Well, what I meant by "theory" was some sort of theoretical model of the
operation for which their method made more sense than IBM's. I doubt
it's
possible at this late date to determine their motives.
I was once told that Seymour Cray said he chose one's complement for the
CDC
6600 design because he didn't understand two's complement yet. As a
simple
statement, this is patently absurd; if he did say it, he probably meant
he
hadn't internalized the associated logic design as intuitively as for
one's
complement. Then again, maybe he was joking. Anyhow, CDC was not the
only
company using one's complement in the early '60s.
> It is interesting how many of the IBM extensions to its F66 compilers
> got into F77 without much change.
I had occasion to review the draft proposed Fortran standards (full and
subset
language) in 1976. What was was that they seemed totally unwilling
to add
anything to the language that wasn't already implemented by some
vendor. In
fact, if-then-else didn't even make it into the draft and it took some
irate,
intensive lobbying to get the committee to add it then rather than
waiting for
the F90 standard. They said they agreed it should probably be added but
they
left it out initially because they couldn't decide on a syntax.
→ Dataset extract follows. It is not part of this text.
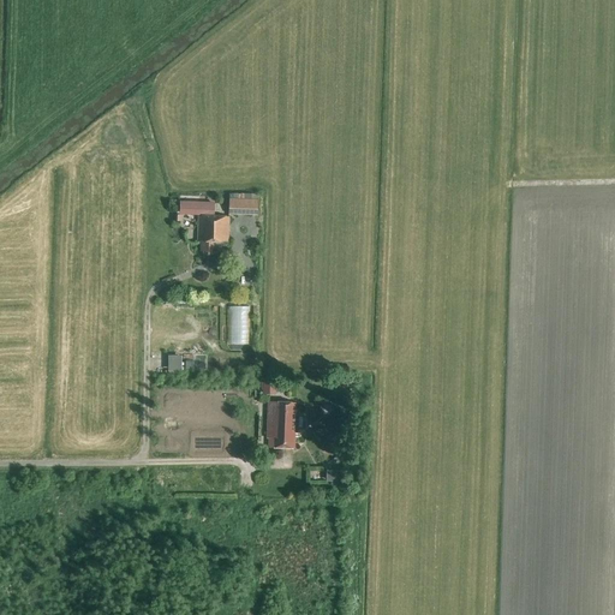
[(228,215),(256,216),(257,195),(238,195),(237,199),(228,199),(228,215)]
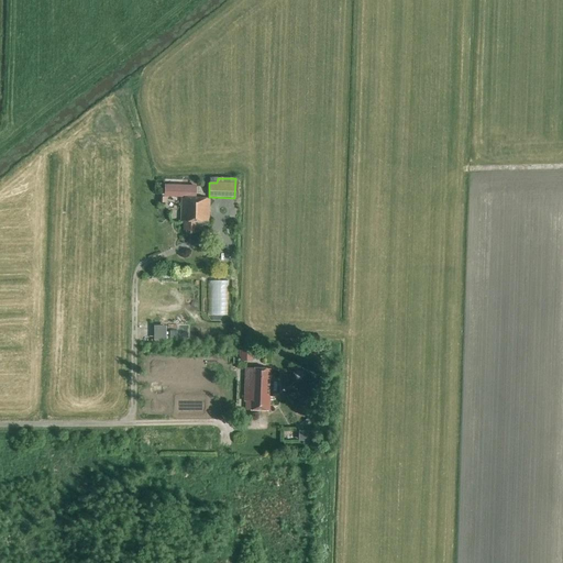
[(181,196),(183,186),(164,185),(164,195),(181,196)]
It was possible to make an educated guess as to which vendors had clout
on the
committee. In response to a (strongly worded :-)) suggestion they
increase
the allowable size of variable names to at least 30-something (as
supported by
COBOL), they said they agreed Fortran should support longer variable
names but
they didn't change it because they couldn't agree on whether to increase
the
maximum length to 8 or 10 characters.